A word-for-word copy of the data is what's wanted, with no pictures.

##### Data section

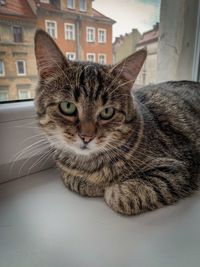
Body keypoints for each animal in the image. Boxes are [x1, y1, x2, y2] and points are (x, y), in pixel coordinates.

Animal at [33, 30, 199, 217]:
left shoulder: (179, 168)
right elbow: (71, 178)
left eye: (107, 112)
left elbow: (122, 196)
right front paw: (91, 183)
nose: (86, 137)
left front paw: (110, 188)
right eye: (67, 107)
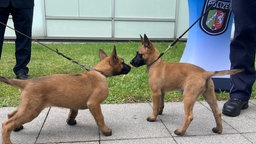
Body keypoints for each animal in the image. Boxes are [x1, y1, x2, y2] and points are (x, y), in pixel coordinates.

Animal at [1, 46, 131, 143]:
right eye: (122, 62)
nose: (130, 66)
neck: (100, 72)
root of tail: (27, 82)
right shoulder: (94, 103)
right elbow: (100, 118)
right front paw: (105, 130)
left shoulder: (74, 103)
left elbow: (74, 112)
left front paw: (70, 121)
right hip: (32, 110)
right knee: (7, 124)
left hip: (27, 106)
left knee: (11, 114)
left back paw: (17, 127)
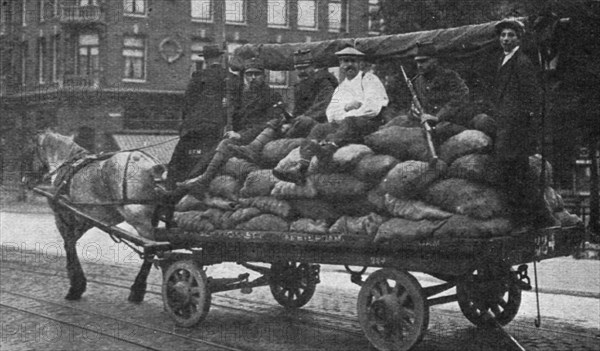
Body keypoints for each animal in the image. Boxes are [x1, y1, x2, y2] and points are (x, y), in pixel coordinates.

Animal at [27, 129, 163, 302]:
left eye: (31, 150)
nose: (25, 179)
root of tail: (151, 163)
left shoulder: (63, 216)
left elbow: (69, 245)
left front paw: (75, 287)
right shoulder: (85, 219)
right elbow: (71, 243)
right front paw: (78, 283)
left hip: (140, 220)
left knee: (152, 250)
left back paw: (138, 290)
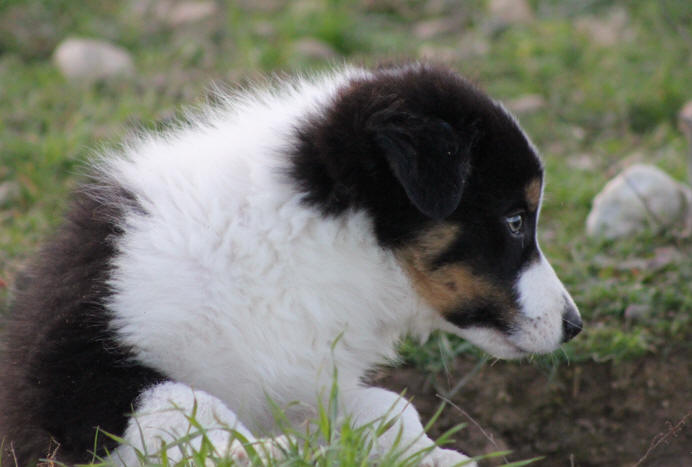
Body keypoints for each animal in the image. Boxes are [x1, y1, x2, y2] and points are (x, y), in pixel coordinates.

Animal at [0, 63, 580, 467]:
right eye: (514, 220)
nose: (574, 326)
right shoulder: (68, 376)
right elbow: (186, 407)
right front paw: (281, 453)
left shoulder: (302, 378)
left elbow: (390, 407)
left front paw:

##########

Exercise response —
Body keypoints for each animal in the image. Boxes are [x1, y1, x2, y2] and points are (x, y), in pixel coordinates.

Animal at [33, 30, 199, 217]:
left shoulder: (179, 168)
right elbow: (71, 178)
left eye: (107, 112)
left elbow: (122, 196)
right front paw: (91, 183)
nose: (86, 137)
left front paw: (110, 188)
right eye: (67, 107)
Body keypoints for each animal in the image. Boxes are [x1, y1, x2, y2] and points are (x, y), in pixel coordinates.

Animal at [1, 46, 131, 143]:
right eye: (122, 62)
nose: (130, 66)
neck: (100, 72)
root of tail: (27, 82)
right shoulder: (94, 103)
right elbow: (100, 118)
right front paw: (105, 130)
left shoulder: (74, 103)
left elbow: (74, 112)
left front paw: (70, 121)
right hip: (32, 110)
right knee: (7, 124)
left hip: (27, 106)
left knee: (11, 114)
left back paw: (17, 127)
Body keypoints for each animal in the image. Boxes are [x1, y1, x2, y2] and points are (x, y), in pixel coordinates.

Animal at [27, 129, 163, 302]:
left eye: (31, 150)
nose: (25, 179)
root of tail: (151, 163)
left shoulder: (63, 216)
left elbow: (69, 245)
left front paw: (75, 287)
right shoulder: (85, 219)
right elbow: (71, 243)
right front paw: (78, 283)
left hip: (140, 220)
left knee: (152, 250)
left back paw: (138, 290)
Body keypoints for each animal in the image. Boxes are [x1, y1, x2, y2] and points are (x, y), in pixel coordinates.

Animal at [0, 63, 580, 467]:
right eye: (514, 220)
nose: (574, 326)
right shoulder: (68, 376)
right elbow: (186, 407)
right front paw: (281, 453)
left shoulder: (302, 378)
left elbow: (390, 407)
left front paw:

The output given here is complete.